British Business and Trade Secretary Kemi Badenoch is set to attend a meeting of the Comprehensive and Progressive Agreement for Trans-Pacific Partnership (CPTPP) on the sidelines of the Asia-Pacific Economic Cooperation (APEC) summit in San Francisco. This marks the United Kingdom's inaugural participation in a CPTPP meeting following its accession to the trade bloc in July.
Notably, the United States has not received an invitation to the CPTPP meeting. U.S. officials confirmed that they had no immediate information about the gathering, emphasizing that Washington had not been included in the discussions.
The CPTPP, a free trade agreement established in 2018, comprises 11 member countries: Australia, Brunei, Canada, Chile, Japan, Malaysia, Mexico, New Zealand, Peru, Singapore, and Vietnam. It emerged after the withdrawal of the United States from the proposed Trans-Pacific Partnership (TPP) during the previous Trump administration. The United Kingdom holds the distinction of being the sole European member of CPTPP and is the first new entrant since its formation in 2018.
An official from the UK government highlighted the significance of joining CPTPP, stating, "Joining CPTPP will link the UK to some of the world's most dynamic economies, a club that is worth £12 trillion ($14.99 trillion) of gross domestic product."
Details regarding the specifics of the CPTPP meeting and the participating countries have not been disclosed at this time.

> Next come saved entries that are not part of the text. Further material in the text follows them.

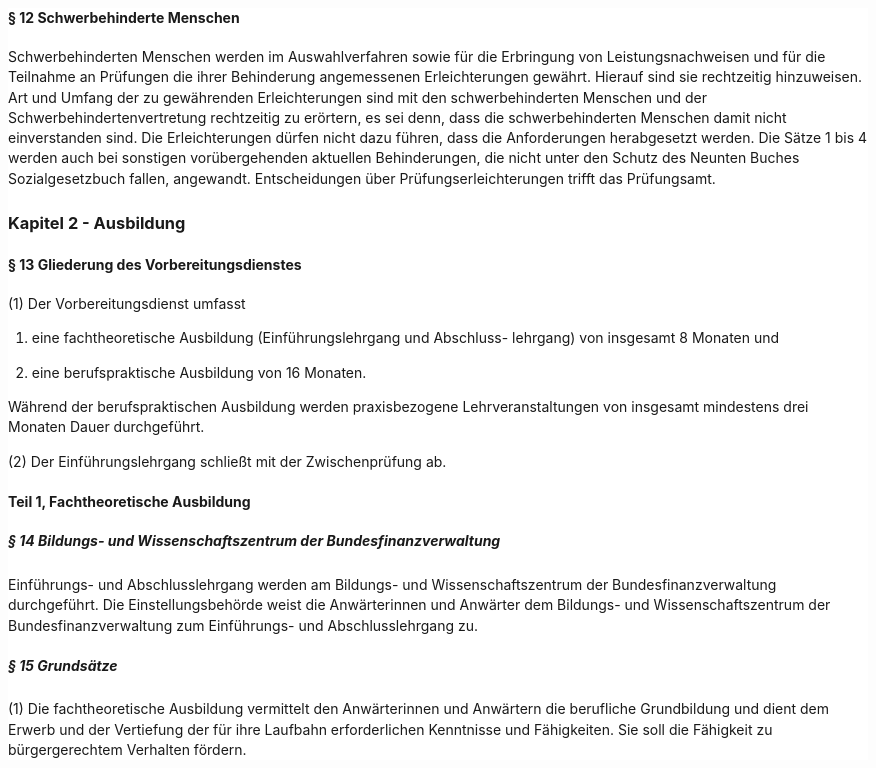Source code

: 
#### § 12 Schwerbehinderte Menschen

Schwerbehinderten Menschen werden im Auswahlverfahren sowie für die
Erbringung von Leistungsnachweisen und für die Teilnahme an Prüfungen
die ihrer Behinderung angemessenen Erleichterungen gewährt. Hierauf
sind sie rechtzeitig hinzuweisen. Art und Umfang der zu gewährenden
Erleichterungen sind mit den schwerbehinderten Menschen und der
Schwerbehindertenvertretung rechtzeitig zu erörtern, es sei denn, dass
die schwerbehinderten Menschen damit nicht einverstanden sind. Die
Erleichterungen dürfen nicht dazu führen, dass die Anforderungen
herabgesetzt werden. Die Sätze 1 bis 4 werden auch bei sonstigen
vorübergehenden aktuellen Behinderungen, die nicht unter den Schutz
des Neunten Buches Sozialgesetzbuch fallen, angewandt. Entscheidungen
über Prüfungserleichterungen trifft das Prüfungsamt.


### Kapitel 2 - Ausbildung



#### § 13 Gliederung des Vorbereitungsdienstes

(1) Der Vorbereitungsdienst umfasst

1.  eine fachtheoretische Ausbildung (Einführungslehrgang und Abschluss-
    lehrgang) von insgesamt 8 Monaten und


2.  eine berufspraktische Ausbildung von 16 Monaten.



Während der berufspraktischen Ausbildung werden praxisbezogene
Lehrveranstaltungen von insgesamt mindestens drei Monaten Dauer
durchgeführt.

(2) Der Einführungslehrgang schließt mit der Zwischenprüfung ab.


#### Teil 1, Fachtheoretische Ausbildung



##### § 14 Bildungs- und Wissenschaftszentrum der Bundesfinanzverwaltung

Einführungs- und Abschlusslehrgang werden am Bildungs- und
Wissenschaftszentrum der Bundesfinanzverwaltung durchgeführt. Die
Einstellungsbehörde weist die Anwärterinnen und Anwärter dem Bildungs-
und Wissenschaftszentrum der Bundesfinanzverwaltung zum Einführungs-
und Abschlusslehrgang zu.


##### § 15 Grundsätze

(1) Die fachtheoretische Ausbildung vermittelt den Anwärterinnen und
Anwärtern die berufliche Grundbildung und dient dem Erwerb und der
Vertiefung der für ihre Laufbahn erforderlichen Kenntnisse und
Fähigkeiten. Sie soll die Fähigkeit zu bürgergerechtem Verhalten
fördern.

Several nations, including China, Costa Rica, Ecuador, and Taiwan, have expressed interest in joining the trade pact, while South Korea, Thailand, and Ukraine are contemplating membership. Despite some calls from lawmakers, the United States has reiterated its lack of interest in becoming a member and is instead promoting its own initiative, the Indo-Pacific Economic Framework for Prosperity (IPEF).